▸ **Records for this exercise**

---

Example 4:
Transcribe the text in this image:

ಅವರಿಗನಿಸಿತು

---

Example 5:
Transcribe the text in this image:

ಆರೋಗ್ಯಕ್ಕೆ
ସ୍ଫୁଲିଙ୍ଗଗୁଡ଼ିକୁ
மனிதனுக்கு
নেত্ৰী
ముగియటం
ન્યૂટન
...
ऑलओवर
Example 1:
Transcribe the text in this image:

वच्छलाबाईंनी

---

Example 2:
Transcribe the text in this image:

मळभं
--
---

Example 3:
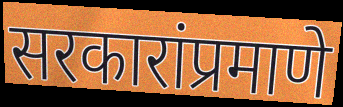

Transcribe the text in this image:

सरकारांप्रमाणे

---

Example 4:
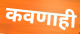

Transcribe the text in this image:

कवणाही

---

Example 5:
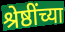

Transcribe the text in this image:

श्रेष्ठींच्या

▸ **Brief**
Return every line above in which the string "Example" occurs.

▸ **Solved exercise**
Example 4:
Example 5:
Example 1:
Example 2:
Example 3:
Example 4:
Example 5:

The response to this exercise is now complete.